▶ _Task to complete_
Output the data below exactly as it is, dropping the pictures from your copy.

▶ _Source records_
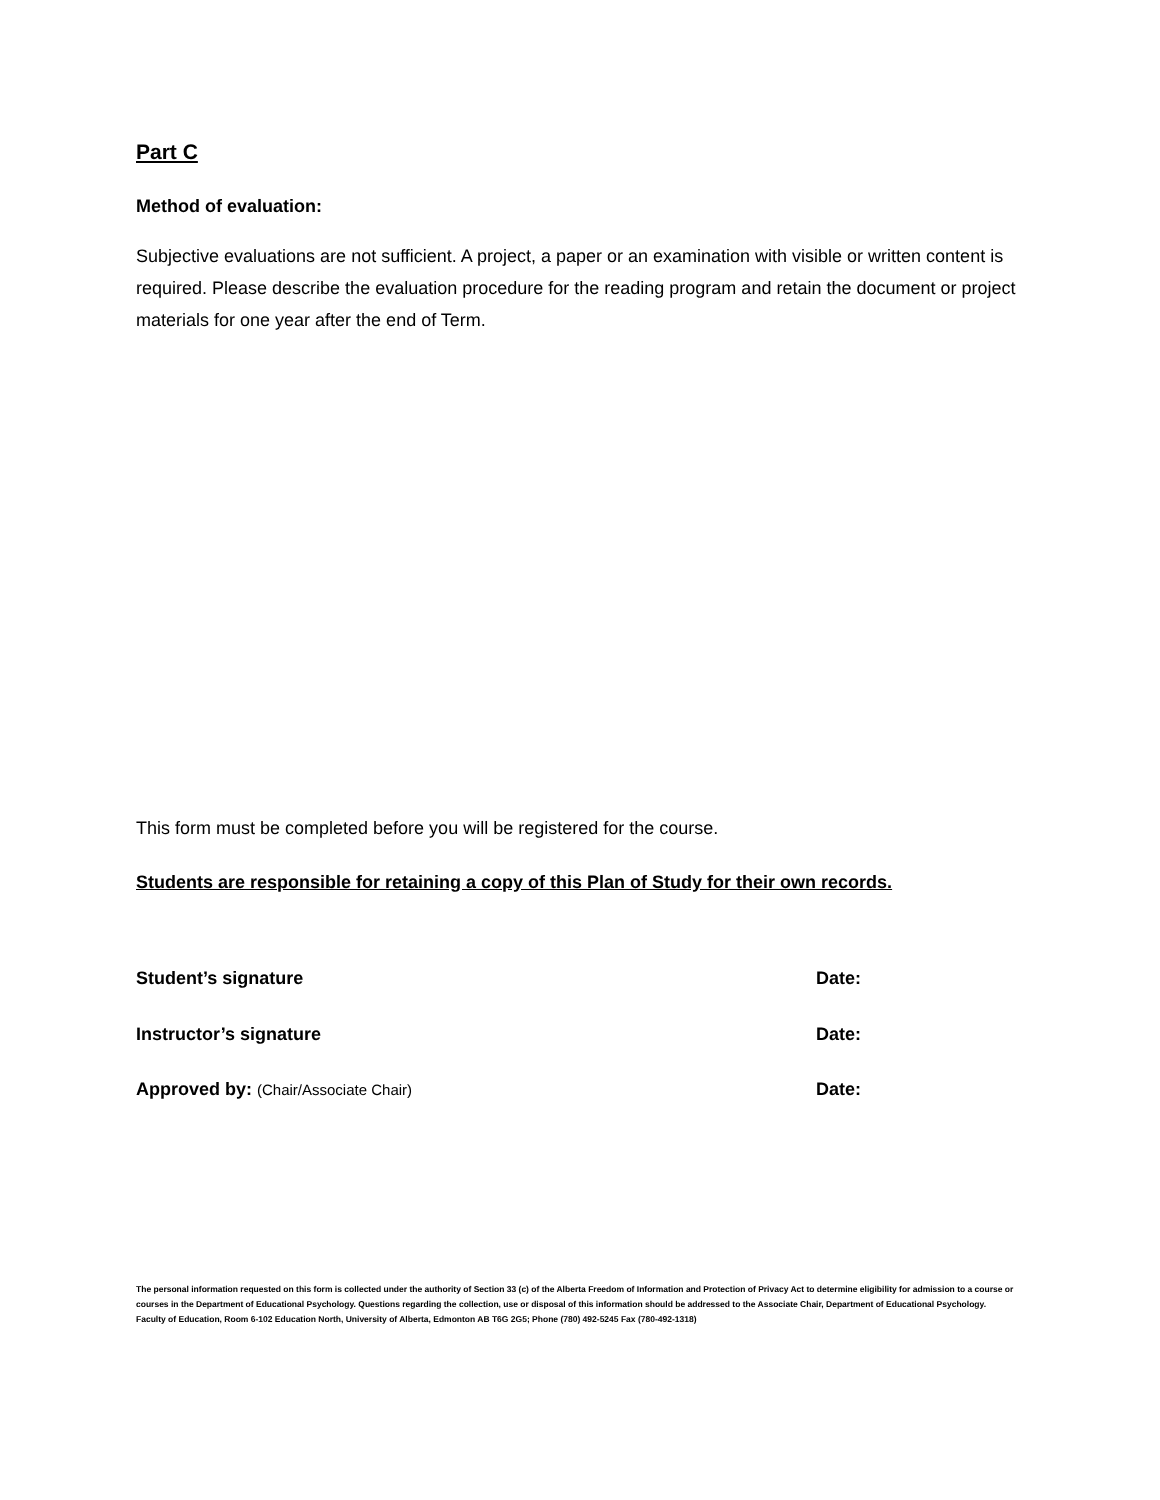Part C
Method of evaluation:
Subjective evaluations are not sufficient. A project, a paper or an examination with visible or written content is required. Please describe the evaluation procedure for the reading program and retain the document or project materials for one year after the end of Term.
This form must be completed before you will be registered for the course.
Students are responsible for retaining a copy of this Plan of Study for their own records.
Student’s signature Date:
Instructor’s signature Date:
Approved by: (Chair/Associate Chair)
Date:
The personal information requested on this form is collected under the authority of Section 33 (c) of the Alberta Freedom of Information and Protection of Privacy Act to determine eligibility for admission to a course or courses in the Department of Educational Psychology. Questions regarding the collection, use or disposal of this information should be addressed to the Associate Chair, Department of Educational Psychology. Faculty of Education, Room 6-102 Education North, University of Alberta, Edmonton AB T6G 2G5; Phone (780) 492-5245 Fax (780-492-1318)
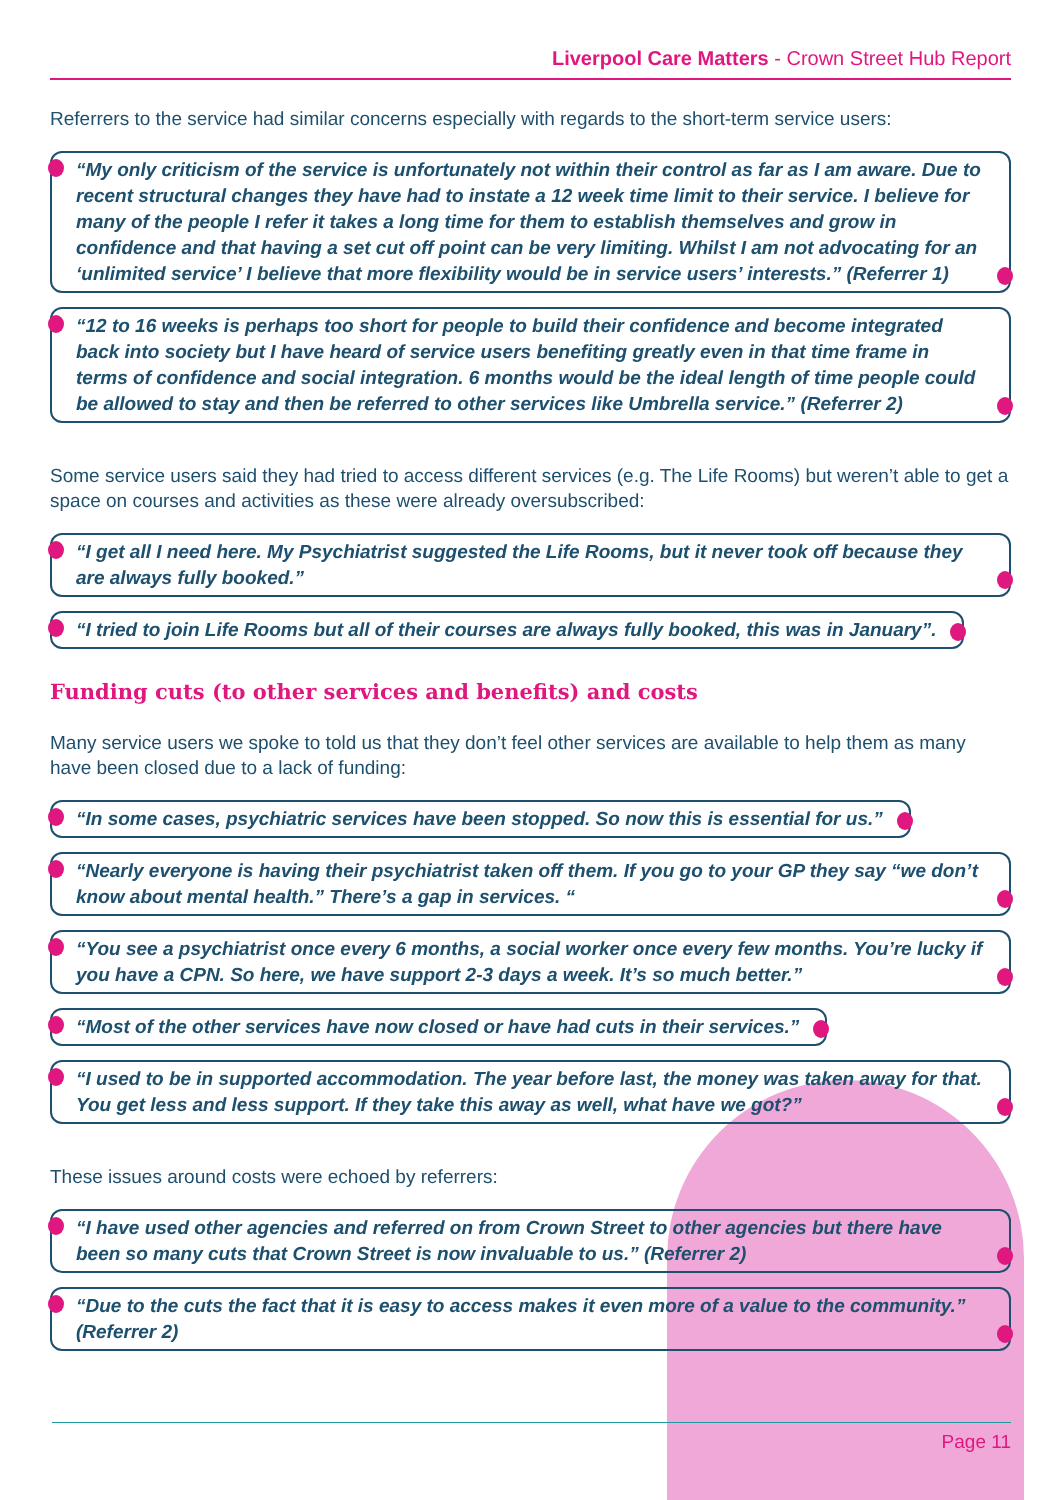Liverpool Care Matters - Crown Street Hub Report
Referrers to the service had similar concerns especially with regards to the short-term service users:
“My only criticism of the service is unfortunately not within their control as far as I am aware. Due to recent structural changes they have had to instate a 12 week time limit to their service. I believe for many of the people I refer it takes a long time for them to establish themselves and grow in confidence and that having a set cut off point can be very limiting. Whilst I am not advocating for an ‘unlimited service’ I believe that more flexibility would be in service users’ interests.” (Referrer 1)
“12 to 16 weeks is perhaps too short for people to build their confidence and become integrated back into society but I have heard of service users benefiting greatly even in that time frame in terms of confidence and social integration. 6 months would be the ideal length of time people could be allowed to stay and then be referred to other services like Umbrella service.” (Referrer 2)
Some service users said they had tried to access different services (e.g. The Life Rooms) but weren’t able to get a space on courses and activities as these were already oversubscribed:
“I get all I need here. My Psychiatrist suggested the Life Rooms, but it never took off because they are always fully booked.”
“I tried to join Life Rooms but all of their courses are always fully booked, this was in January”.
Funding cuts (to other services and benefits) and costs
Many service users we spoke to told us that they don’t feel other services are available to help them as many have been closed due to a lack of funding:
“In some cases, psychiatric services have been stopped. So now this is essential for us.”
“Nearly everyone is having their psychiatrist taken off them. If you go to your GP they say “we don’t know about mental health.” There’s a gap in services. “
“You see a psychiatrist once every 6 months, a social worker once every few months. You’re lucky if you have a CPN. So here, we have support 2-3 days a week. It’s so much better.”
“Most of the other services have now closed or have had cuts in their services.”
“I used to be in supported accommodation. The year before last, the money was taken away for that. You get less and less support. If they take this away as well, what have we got?”
These issues around costs were echoed by referrers:
“I have used other agencies and referred on from Crown Street to other agencies but there have been so many cuts that Crown Street is now invaluable to us.” (Referrer 2)
“Due to the cuts the fact that it is easy to access makes it even more of a value to the community.” (Referrer 2)
Page 11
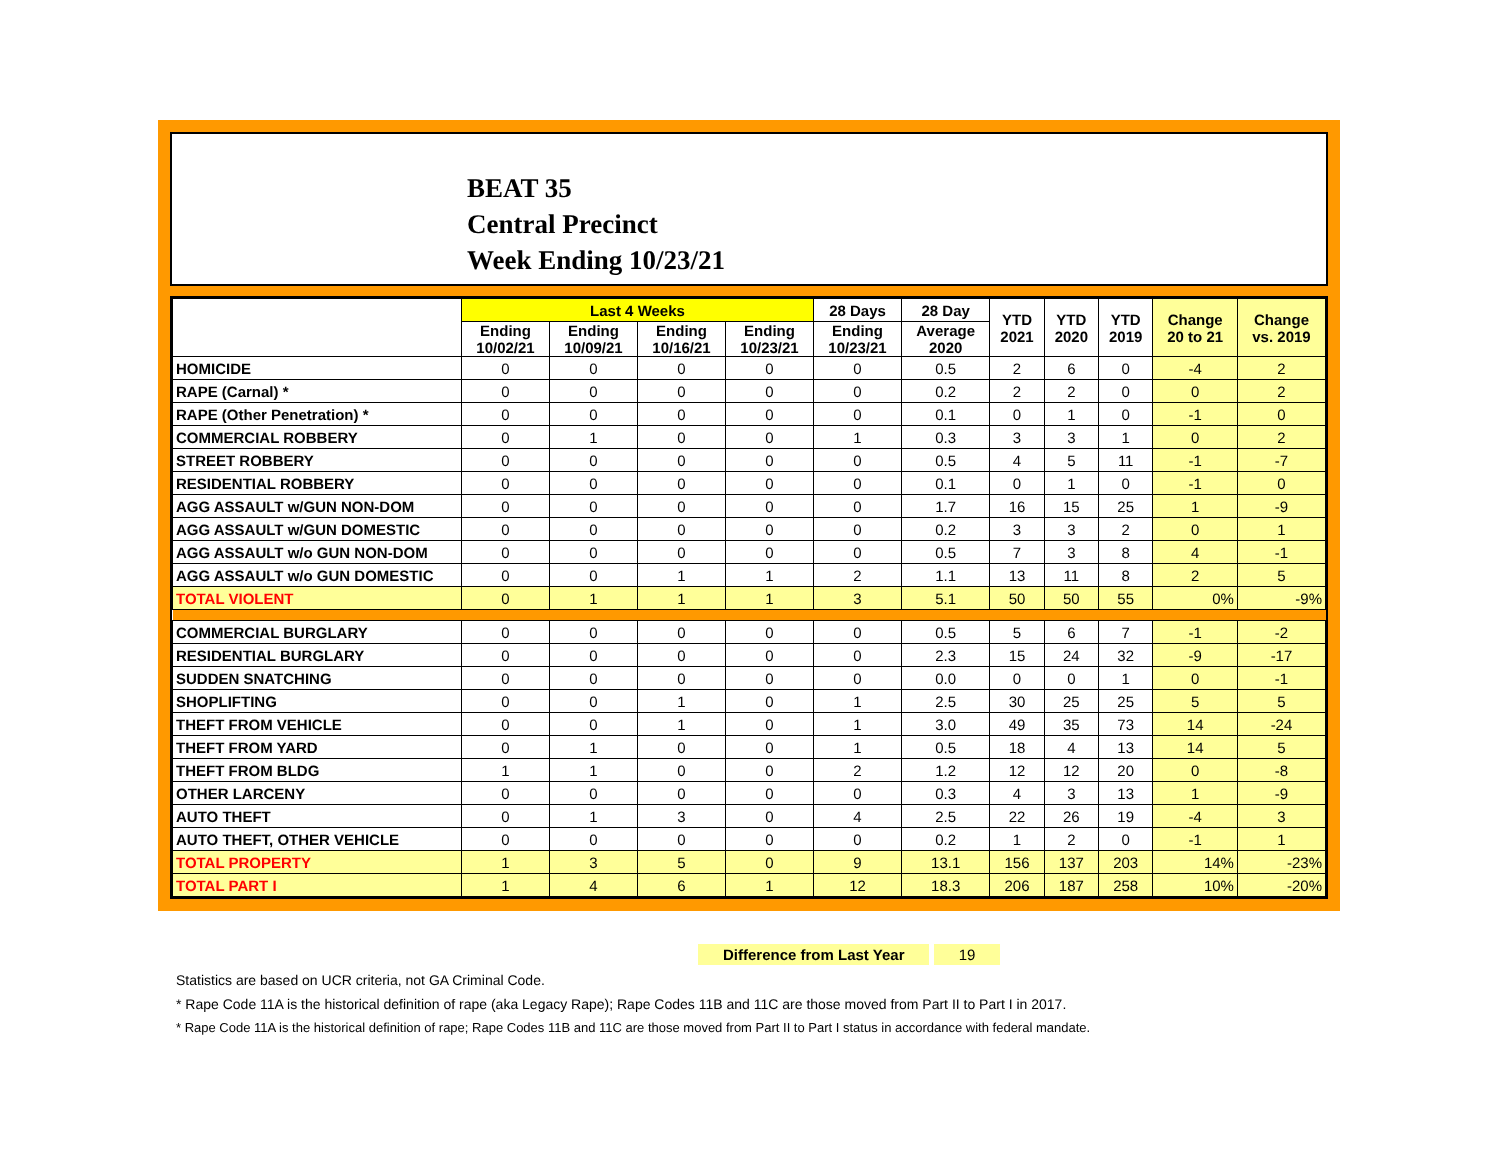BEAT 35
Central Precinct
Week Ending 10/23/21
| | Last 4 Weeks | | | | 28 Days | 28 Day | YTD 2021 | YTD 2020 | YTD 2019 | Change 20 to 21 | Change vs. 2019 |
| --- | --- | --- | --- | --- | --- | --- | --- | --- | --- | --- | --- |
| | Ending 10/02/21 | Ending 10/09/21 | Ending 10/16/21 | Ending 10/23/21 | Ending 10/23/21 | Average 2020 | | | | | |
| HOMICIDE | 0 | 0 | 0 | 0 | 0 | 0.5 | 2 | 6 | 0 | -4 | 2 |
| RAPE (Carnal) * | 0 | 0 | 0 | 0 | 0 | 0.2 | 2 | 2 | 0 | 0 | 2 |
| RAPE (Other Penetration) * | 0 | 0 | 0 | 0 | 0 | 0.1 | 0 | 1 | 0 | -1 | 0 |
| COMMERCIAL ROBBERY | 0 | 1 | 0 | 0 | 1 | 0.3 | 3 | 3 | 1 | 0 | 2 |
| STREET ROBBERY | 0 | 0 | 0 | 0 | 0 | 0.5 | 4 | 5 | 11 | -1 | -7 |
| RESIDENTIAL ROBBERY | 0 | 0 | 0 | 0 | 0 | 0.1 | 0 | 1 | 0 | -1 | 0 |
| AGG ASSAULT w/GUN NON-DOM | 0 | 0 | 0 | 0 | 0 | 1.7 | 16 | 15 | 25 | 1 | -9 |
| AGG ASSAULT w/GUN DOMESTIC | 0 | 0 | 0 | 0 | 0 | 0.2 | 3 | 3 | 2 | 0 | 1 |
| AGG ASSAULT w/o GUN NON-DOM | 0 | 0 | 0 | 0 | 0 | 0.5 | 7 | 3 | 8 | 4 | -1 |
| AGG ASSAULT w/o GUN DOMESTIC | 0 | 0 | 1 | 1 | 2 | 1.1 | 13 | 11 | 8 | 2 | 5 |
| TOTAL VIOLENT | 0 | 1 | 1 | 1 | 3 | 5.1 | 50 | 50 | 55 | 0% | -9% |
| COMMERCIAL BURGLARY | 0 | 0 | 0 | 0 | 0 | 0.5 | 5 | 6 | 7 | -1 | -2 |
| RESIDENTIAL BURGLARY | 0 | 0 | 0 | 0 | 0 | 2.3 | 15 | 24 | 32 | -9 | -17 |
| SUDDEN SNATCHING | 0 | 0 | 0 | 0 | 0 | 0.0 | 0 | 0 | 1 | 0 | -1 |
| SHOPLIFTING | 0 | 0 | 1 | 0 | 1 | 2.5 | 30 | 25 | 25 | 5 | 5 |
| THEFT FROM VEHICLE | 0 | 0 | 1 | 0 | 1 | 3.0 | 49 | 35 | 73 | 14 | -24 |
| THEFT FROM YARD | 0 | 1 | 0 | 0 | 1 | 0.5 | 18 | 4 | 13 | 14 | 5 |
| THEFT FROM BLDG | 1 | 1 | 0 | 0 | 2 | 1.2 | 12 | 12 | 20 | 0 | -8 |
| OTHER LARCENY | 0 | 0 | 0 | 0 | 0 | 0.3 | 4 | 3 | 13 | 1 | -9 |
| AUTO THEFT | 0 | 1 | 3 | 0 | 4 | 2.5 | 22 | 26 | 19 | -4 | 3 |
| AUTO THEFT, OTHER VEHICLE | 0 | 0 | 0 | 0 | 0 | 0.2 | 1 | 2 | 0 | -1 | 1 |
| TOTAL PROPERTY | 1 | 3 | 5 | 0 | 9 | 13.1 | 156 | 137 | 203 | 14% | -23% |
| TOTAL PART I | 1 | 4 | 6 | 1 | 12 | 18.3 | 206 | 187 | 258 | 10% | -20% |
Difference from Last Year 19
Statistics are based on UCR criteria, not GA Criminal Code.
* Rape Code 11A is the historical definition of rape (aka Legacy Rape); Rape Codes 11B and 11C are those moved from Part II to Part I in 2017.
* Rape Code 11A is the historical definition of rape; Rape Codes 11B and 11C are those moved from Part II to Part I status in accordance with federal mandate.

▶ _Expected answer_
Part C
Method of evaluation:
Subjective evaluations are not sufficient. A project, a paper or an examination with visible or written content is required. Please describe the evaluation procedure for the reading program and retain the document or project materials for one year after the end of Term.
This form must be completed before you will be registered for the course.
Students are responsible for retaining a copy of this Plan of Study for their own records.
Student’s signature Date:
Instructor’s signature Date:
Approved by: (Chair/Associate Chair)
Date:
The personal information requested on this form is collected under the authority of Section 33 (c) of the Alberta Freedom of Information and Protection of Privacy Act to determine eligibility for admission to a course or courses in the Department of Educational Psychology. Questions regarding the collection, use or disposal of this information should be addressed to the Associate Chair, Department of Educational Psychology. Faculty of Education, Room 6-102 Education North, University of Alberta, Edmonton AB T6G 2G5; Phone (780) 492-5245 Fax (780-492-1318)
Liverpool Care Matters - Crown Street Hub Report
Referrers to the service had similar concerns especially with regards to the short-term service users:
“My only criticism of the service is unfortunately not within their control as far as I am aware. Due to recent structural changes they have had to instate a 12 week time limit to their service. I believe for many of the people I refer it takes a long time for them to establish themselves and grow in confidence and that having a set cut off point can be very limiting. Whilst I am not advocating for an ‘unlimited service’ I believe that more flexibility would be in service users’ interests.” (Referrer 1)
“12 to 16 weeks is perhaps too short for people to build their confidence and become integrated back into society but I have heard of service users benefiting greatly even in that time frame in terms of confidence and social integration. 6 months would be the ideal length of time people could be allowed to stay and then be referred to other services like Umbrella service.” (Referrer 2)
Some service users said they had tried to access different services (e.g. The Life Rooms) but weren’t able to get a space on courses and activities as these were already oversubscribed:
“I get all I need here. My Psychiatrist suggested the Life Rooms, but it never took off because they are always fully booked.”
“I tried to join Life Rooms but all of their courses are always fully booked, this was in January”.
Funding cuts (to other services and benefits) and costs
Many service users we spoke to told us that they don’t feel other services are available to help them as many have been closed due to a lack of funding:
“In some cases, psychiatric services have been stopped. So now this is essential for us.”
“Nearly everyone is having their psychiatrist taken off them. If you go to your GP they say “we don’t know about mental health.” There’s a gap in services. “
“You see a psychiatrist once every 6 months, a social worker once every few months. You’re lucky if you have a CPN. So here, we have support 2-3 days a week. It’s so much better.”
“Most of the other services have now closed or have had cuts in their services.”
“I used to be in supported accommodation. The year before last, the money was taken away for that. You get less and less support. If they take this away as well, what have we got?”
These issues around costs were echoed by referrers:
“I have used other agencies and referred on from Crown Street to other agencies but there have been so many cuts that Crown Street is now invaluable to us.” (Referrer 2)
“Due to the cuts the fact that it is easy to access makes it even more of a value to the community.” (Referrer 2)
Page 11
BEAT 35
Central Precinct
Week Ending 10/23/21
| | Last 4 Weeks | | | | 28 Days | 28 Day | YTD 2021 | YTD 2020 | YTD 2019 | Change 20 to 21 | Change vs. 2019 |
| --- | --- | --- | --- | --- | --- | --- | --- | --- | --- | --- | --- |
| | Ending 10/02/21 | Ending 10/09/21 | Ending 10/16/21 | Ending 10/23/21 | Ending 10/23/21 | Average 2020 | | | | | |
| HOMICIDE | 0 | 0 | 0 | 0 | 0 | 0.5 | 2 | 6 | 0 | -4 | 2 |
| RAPE (Carnal) * | 0 | 0 | 0 | 0 | 0 | 0.2 | 2 | 2 | 0 | 0 | 2 |
| RAPE (Other Penetration) * | 0 | 0 | 0 | 0 | 0 | 0.1 | 0 | 1 | 0 | -1 | 0 |
| COMMERCIAL ROBBERY | 0 | 1 | 0 | 0 | 1 | 0.3 | 3 | 3 | 1 | 0 | 2 |
| STREET ROBBERY | 0 | 0 | 0 | 0 | 0 | 0.5 | 4 | 5 | 11 | -1 | -7 |
| RESIDENTIAL ROBBERY | 0 | 0 | 0 | 0 | 0 | 0.1 | 0 | 1 | 0 | -1 | 0 |
| AGG ASSAULT w/GUN NON-DOM | 0 | 0 | 0 | 0 | 0 | 1.7 | 16 | 15 | 25 | 1 | -9 |
| AGG ASSAULT w/GUN DOMESTIC | 0 | 0 | 0 | 0 | 0 | 0.2 | 3 | 3 | 2 | 0 | 1 |
| AGG ASSAULT w/o GUN NON-DOM | 0 | 0 | 0 | 0 | 0 | 0.5 | 7 | 3 | 8 | 4 | -1 |
| AGG ASSAULT w/o GUN DOMESTIC | 0 | 0 | 1 | 1 | 2 | 1.1 | 13 | 11 | 8 | 2 | 5 |
| TOTAL VIOLENT | 0 | 1 | 1 | 1 | 3 | 5.1 | 50 | 50 | 55 | 0% | -9% |
| COMMERCIAL BURGLARY | 0 | 0 | 0 | 0 | 0 | 0.5 | 5 | 6 | 7 | -1 | -2 |
| RESIDENTIAL BURGLARY | 0 | 0 | 0 | 0 | 0 | 2.3 | 15 | 24 | 32 | -9 | -17 |
| SUDDEN SNATCHING | 0 | 0 | 0 | 0 | 0 | 0.0 | 0 | 0 | 1 | 0 | -1 |
| SHOPLIFTING | 0 | 0 | 1 | 0 | 1 | 2.5 | 30 | 25 | 25 | 5 | 5 |
| THEFT FROM VEHICLE | 0 | 0 | 1 | 0 | 1 | 3.0 | 49 | 35 | 73 | 14 | -24 |
| THEFT FROM YARD | 0 | 1 | 0 | 0 | 1 | 0.5 | 18 | 4 | 13 | 14 | 5 |
| THEFT FROM BLDG | 1 | 1 | 0 | 0 | 2 | 1.2 | 12 | 12 | 20 | 0 | -8 |
| OTHER LARCENY | 0 | 0 | 0 | 0 | 0 | 0.3 | 4 | 3 | 13 | 1 | -9 |
| AUTO THEFT | 0 | 1 | 3 | 0 | 4 | 2.5 | 22 | 26 | 19 | -4 | 3 |
| AUTO THEFT, OTHER VEHICLE | 0 | 0 | 0 | 0 | 0 | 0.2 | 1 | 2 | 0 | -1 | 1 |
| TOTAL PROPERTY | 1 | 3 | 5 | 0 | 9 | 13.1 | 156 | 137 | 203 | 14% | -23% |
| TOTAL PART I | 1 | 4 | 6 | 1 | 12 | 18.3 | 206 | 187 | 258 | 10% | -20% |
Difference from Last Year 19
Statistics are based on UCR criteria, not GA Criminal Code.
* Rape Code 11A is the historical definition of rape (aka Legacy Rape); Rape Codes 11B and 11C are those moved from Part II to Part I in 2017.
* Rape Code 11A is the historical definition of rape; Rape Codes 11B and 11C are those moved from Part II to Part I status in accordance with federal mandate.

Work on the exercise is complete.